Honyaki feels very hard, like how a Kato feels to me. It came with slightly thick edge OOTB, and JNS 1k wouldn't want to raise a burr. I ended up going down to beston 500, and it managed to raise a burr very quickly, then JNS 1k and natural aoto. Chasing down burr was easy, perhaps using natural aoto helps.

For the cladded knives, they are very thin already, so I only had to do JNS 1k for just a few passes, then natural aoto. Sharpening was relatively easy and straight forward; kinda felt typical for a good blue #2 knife.

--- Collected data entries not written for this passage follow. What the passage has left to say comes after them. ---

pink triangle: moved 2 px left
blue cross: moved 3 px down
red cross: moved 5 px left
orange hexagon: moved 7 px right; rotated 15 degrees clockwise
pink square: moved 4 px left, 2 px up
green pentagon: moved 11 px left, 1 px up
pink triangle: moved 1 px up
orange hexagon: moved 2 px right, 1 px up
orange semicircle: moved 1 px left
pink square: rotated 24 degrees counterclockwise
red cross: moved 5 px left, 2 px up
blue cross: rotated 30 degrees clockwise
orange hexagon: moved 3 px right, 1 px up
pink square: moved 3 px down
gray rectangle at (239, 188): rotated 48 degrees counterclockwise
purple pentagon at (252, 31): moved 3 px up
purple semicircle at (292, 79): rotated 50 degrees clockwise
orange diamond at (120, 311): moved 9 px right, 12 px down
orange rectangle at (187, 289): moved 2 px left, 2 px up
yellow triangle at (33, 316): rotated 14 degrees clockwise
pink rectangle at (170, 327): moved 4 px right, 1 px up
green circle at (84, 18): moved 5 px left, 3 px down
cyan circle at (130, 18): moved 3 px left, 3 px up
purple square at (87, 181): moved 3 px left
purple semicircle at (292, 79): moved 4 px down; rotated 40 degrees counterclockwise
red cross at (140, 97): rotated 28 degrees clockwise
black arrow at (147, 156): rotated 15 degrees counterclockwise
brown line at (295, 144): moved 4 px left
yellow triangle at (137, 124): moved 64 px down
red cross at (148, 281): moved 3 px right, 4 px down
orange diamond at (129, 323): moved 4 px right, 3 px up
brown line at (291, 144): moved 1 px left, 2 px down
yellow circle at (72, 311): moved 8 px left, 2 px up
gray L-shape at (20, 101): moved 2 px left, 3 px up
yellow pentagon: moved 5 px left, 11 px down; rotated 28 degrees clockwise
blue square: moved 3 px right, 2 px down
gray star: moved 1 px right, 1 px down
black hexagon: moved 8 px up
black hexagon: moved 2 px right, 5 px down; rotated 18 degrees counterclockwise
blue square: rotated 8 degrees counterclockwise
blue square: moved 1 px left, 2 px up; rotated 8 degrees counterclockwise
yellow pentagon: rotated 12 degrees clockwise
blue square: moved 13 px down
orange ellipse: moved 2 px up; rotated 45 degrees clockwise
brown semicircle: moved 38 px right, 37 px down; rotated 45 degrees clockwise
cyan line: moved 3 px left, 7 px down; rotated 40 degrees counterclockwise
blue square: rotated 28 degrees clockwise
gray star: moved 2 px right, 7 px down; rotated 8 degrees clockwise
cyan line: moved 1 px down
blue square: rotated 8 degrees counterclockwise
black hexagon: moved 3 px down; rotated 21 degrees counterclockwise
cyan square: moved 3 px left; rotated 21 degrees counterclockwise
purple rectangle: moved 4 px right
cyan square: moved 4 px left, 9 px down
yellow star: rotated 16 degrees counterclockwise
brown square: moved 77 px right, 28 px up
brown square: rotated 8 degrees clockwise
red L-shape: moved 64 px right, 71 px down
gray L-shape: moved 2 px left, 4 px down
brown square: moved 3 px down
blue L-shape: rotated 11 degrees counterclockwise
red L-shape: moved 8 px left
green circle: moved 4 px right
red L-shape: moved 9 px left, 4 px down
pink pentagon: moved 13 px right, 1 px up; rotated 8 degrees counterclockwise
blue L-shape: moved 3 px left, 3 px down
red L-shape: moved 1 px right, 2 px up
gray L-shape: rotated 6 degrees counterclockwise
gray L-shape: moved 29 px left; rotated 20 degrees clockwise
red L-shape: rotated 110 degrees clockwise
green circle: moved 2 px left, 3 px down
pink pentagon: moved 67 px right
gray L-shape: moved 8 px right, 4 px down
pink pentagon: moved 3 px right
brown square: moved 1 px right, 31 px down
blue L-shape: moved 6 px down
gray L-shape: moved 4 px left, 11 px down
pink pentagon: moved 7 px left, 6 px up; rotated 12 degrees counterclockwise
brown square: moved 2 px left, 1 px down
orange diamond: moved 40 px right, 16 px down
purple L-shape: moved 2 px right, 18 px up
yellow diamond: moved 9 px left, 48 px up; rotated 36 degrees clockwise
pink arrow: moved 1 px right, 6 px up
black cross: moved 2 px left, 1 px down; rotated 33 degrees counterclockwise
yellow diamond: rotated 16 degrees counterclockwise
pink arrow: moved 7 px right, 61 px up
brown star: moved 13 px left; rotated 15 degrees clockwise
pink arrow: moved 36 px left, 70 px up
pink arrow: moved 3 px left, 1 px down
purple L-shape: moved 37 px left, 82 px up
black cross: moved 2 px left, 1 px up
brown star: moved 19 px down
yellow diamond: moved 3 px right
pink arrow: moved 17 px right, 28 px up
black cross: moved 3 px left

I don't think James is planning to sell it blade only, as this supposes to be a well finish package with nice handle, saya, wooden box, and a cloth bag. You could nevertheless try to ask him directly.


----------



## pkjames

Just realized this thread. Thanks very much Chanop 

As for the blade only, unfortunately there is currently no plan of selling the blades only, but will be able to offer handle upgrade options.


----------



## cheflarge

WOW!!! Nice site! :cool2:


----------



## CoqaVin

schanop how reactive is the san mai?


----------



## schanop

CoqaVin said:


> schanop how reactive is the san mai?



I would rate it as better one compared with other iron cladded knives I have tried, including single bevel.
This could be a result of how it has been polished from the sharpener. It has got a very fine polish on the body. Although diagonal grind marks are visible, they are very very fine, similar quality level to a Hide ko deba I have. Bevel has a good polishing level too, as good as Suisin and Hide kasumi single bevel knives I have seen.

This picture was from a week of home use before returning it to James.


----------



## CoqaVin

hmm not bad at all, and it takes on a nice BLUE patina, the monosteel White #2 I have, takes on all types of colors only SOME blue


----------



## labor of love

schanop, the weight is listed at 246 grams for the gyuto. Im guessing the ebony handle has a bit more heft to it than some other common handle woods. Do you have any idea where the balance point on the knife is?


----------



## pkjames

I am pretty sure this can answer


----------



## salmonkiller

Those are some pretty sweet tools you have.Thanks for sharing and taking the time to post the reviews.


----------